Tudo começa com a difícil missão de explicar o desejo de escrever. Escrever é concretizar o dito desejo, mas não necessariamente, torná-lo real na medida em que se prolifera. O desafio então é ser fiel ao desejo pelo instante em que ele é criado. Assim consta a sensação, isto é, o produto do desejo num instante.
Parece louco relacionar tantos conceitos num só parágrafo: escrever, instante, sensação. Mas não existe, no entanto, outra performance adequada. A idéia aqui é negar o sentido da ordenação das palavras, justamente por admitir que elas são capazes de se autossustentar, não pelos sintagmas, mas sim pela sensação que proporcionam ao [momento] desejo.
Desconsideremos a ordem. Duas coisas, no entanto, permanecem inalteradas quanto ao seu sentido: momento e desejo. Para que ambos possam fazer parte do mesmo mundo, é preciso considerar aquilo que de especial faz com que o desejo seja, efetivamente, um desejo, e o momento seja, de fato, momento. Entende-se como sensação.

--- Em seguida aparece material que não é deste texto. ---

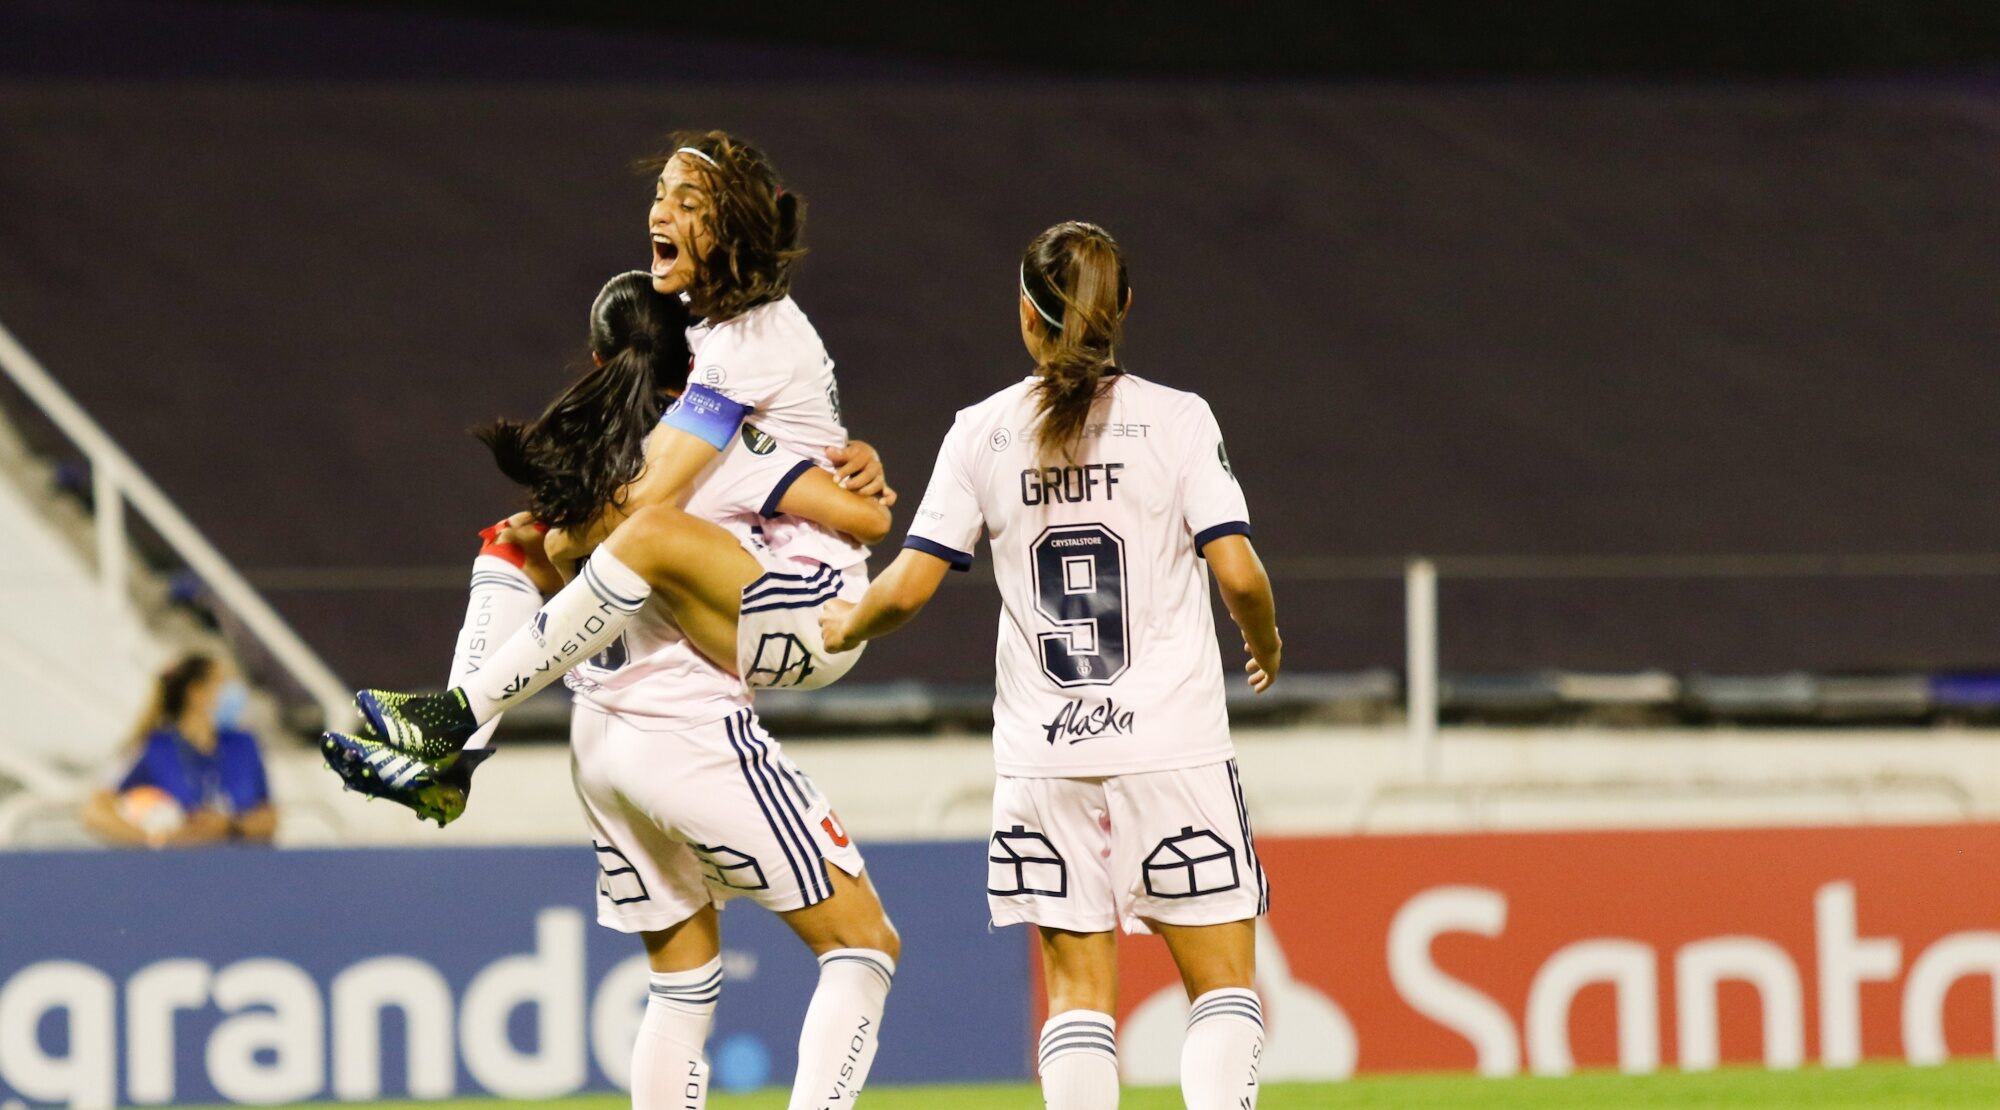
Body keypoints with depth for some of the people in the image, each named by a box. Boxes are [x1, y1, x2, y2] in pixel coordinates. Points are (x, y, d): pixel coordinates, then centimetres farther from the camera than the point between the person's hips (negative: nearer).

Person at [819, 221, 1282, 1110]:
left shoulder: (982, 431, 2)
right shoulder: (1174, 418, -3)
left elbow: (907, 587, 1)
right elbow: (1237, 570, -9)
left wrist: (843, 628, 22)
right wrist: (1265, 647, 12)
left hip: (1043, 757, 2)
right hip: (1172, 741, -2)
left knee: (1079, 992, 6)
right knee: (1223, 982, 3)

A problemática, então, é conceituar ou quem sabe, apenas nomear coisas tão abstratas, não só pelo fato de não serem concretas, mas abstratas por estarem fora de um entendimento comum. O que é a sensação para mim? Se escrevê-la pode ser que tu, leitor, não a compreendas.
O que é a sensação para você? Pode ser que nem mesmo tu a compreendas, caso a escreva e, momentos depois, a leia. A sensação, neste caso, não é verdadeira. A sensação torna-se uma versão contada do desejo sentido.
Por isso é tão importante negar a ordem com que a sensação [desejo] é descrita. Na verdade, ela é o que menos importa. Mas ainda sim, surge no homem (generalizado) a necessidade de pontuar essa coisa que nos impulsiona a escrever o que sentimos pelo desejo de expressar o momento.
Não nego que já o tinha pensado antes. Ou pelo menos pensei que tivesse pensado. O fato é que não fui genial o suficiente para chamá-lo Haicai. Não me atrevi a explicar o momento. Cai na mesmice de representar o momento póstumo. Já não era ele. Era uma versão.
Com isso, ao aceitar o Haicai e admitir a minha total incapacidade (comum) de não prescrevê-lo, admito que minha afirmação alcançará o nível de artigo acadêmico assim que for descoberta uma forma de provar o que escrevo pelo que sinto. Enquanto isso não flui, continuo apenas a me apropriar da idéia do Haicai. Mas acrescento: o Haicai é a tentativa de não contarmos a versão do desejo. É a tentativa de materializar o desejo em si.
“O Haicai é DESEJO, na medida que circula, isto é, momento.”